Excerpts from a dataset:
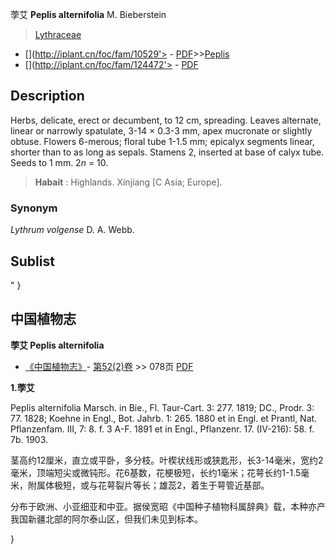 荸艾 **Peplis alternifolia** M. Bieberstein

> [Lythraceae](http://www.iplant.cn/info/Lythraceae?t=foc)
* [](http://iplant.cn/foc/fam/10529'> - [PDF](http://iplant.cn/foc/pdf/Lythraceae.pdf)>>[Peplis](http://www.iplant.cn/info/Peplis?t=foc)
* [](http://iplant.cn/foc/fam/124472'> - [PDF](http://www.iplant.cn/foc/pdf/Peplis.pdf)

## Description

Herbs, delicate, erect or decumbent, to 12 cm, spreading. Leaves alternate, linear or narrowly spatulate, 3-14 × 0.3-3 mm, apex mucronate or slightly obtuse. Flowers 6-merous; floral tube 1-1.5 mm; epicalyx segments linear, shorter than to as long as sepals. Stamens 2, inserted at base of calyx tube. Seeds to 1 mm. 2*n* = 10.


> **Habait** : 
> Highlands. Xinjiang [C Asia; Europe].

### Synonym
*Lythrum volgense* D. A. Webb.


## Sublist
"
}
## 中国植物志

**荸艾 Peplis alternifolia**

* [《中国植物志》](http://www.iplant.cn/frps)- [第52(2)卷](http://www.iplant.cn/frps/vol/52(2)) >> 078页 [PDF](http://www.iplant.cn/frps/pdf/52(2)/078.PDF)

**1.荸艾**

Peplis alternifolia Marsch. in Bie., Fl. Taur-Cart. 3: 277. 1819; DC., Prodr. 3: 77. 1828; Koehne in Engl., Bot. Jahrb. 1: 265. 1880 et in Engl. et Prantl, Nat. Pflanzenfam. III, 7: 8. f. 3 A-F. 1891 et in Engl., Pflanzenr. 17. (IV-216): 58. f. 7b. 1903.

茎高约12厘米，直立或平卧，多分枝。叶楔状线形或狭匙形，长3-14毫米，宽约2毫米，顶端短尖或微钝形。花6基数，花梗极短，长约1毫米；花萼长约1-1.5毫米，附属体极短，或与花萼裂片等长；雄蕊2，着生于萼管近基部。

分布于欧洲、小亚细亚和中亚。据侯宽昭《中国种子植物科属辞典》载，本种亦产我国新疆北部的阿尔泰山区，但我们未见到标本。

}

# Instruction
In the records above, find the line containing "Herbs, delicate, erect" and output every line from the first through that one, exactly, omitting pictures.

# Expected output
 荸艾 **Peplis alternifolia** M. Bieberstein

> [Lythraceae](http://www.iplant.cn/info/Lythraceae?t=foc)
* [](http://iplant.cn/foc/fam/10529'> - [PDF](http://iplant.cn/foc/pdf/Lythraceae.pdf)>>[Peplis](http://www.iplant.cn/info/Peplis?t=foc)
* [](http://iplant.cn/foc/fam/124472'> - [PDF](http://www.iplant.cn/foc/pdf/Peplis.pdf)

## Description

Herbs, delicate, erect or decumbent, to 12 cm, spreading. Leaves alternate, linear or narrowly spatulate, 3-14 × 0.3-3 mm, apex mucronate or slightly obtuse. Flowers 6-merous; floral tube 1-1.5 mm; epicalyx segments linear, shorter than to as long as sepals. Stamens 2, inserted at base of calyx tube. Seeds to 1 mm. 2*n* = 10.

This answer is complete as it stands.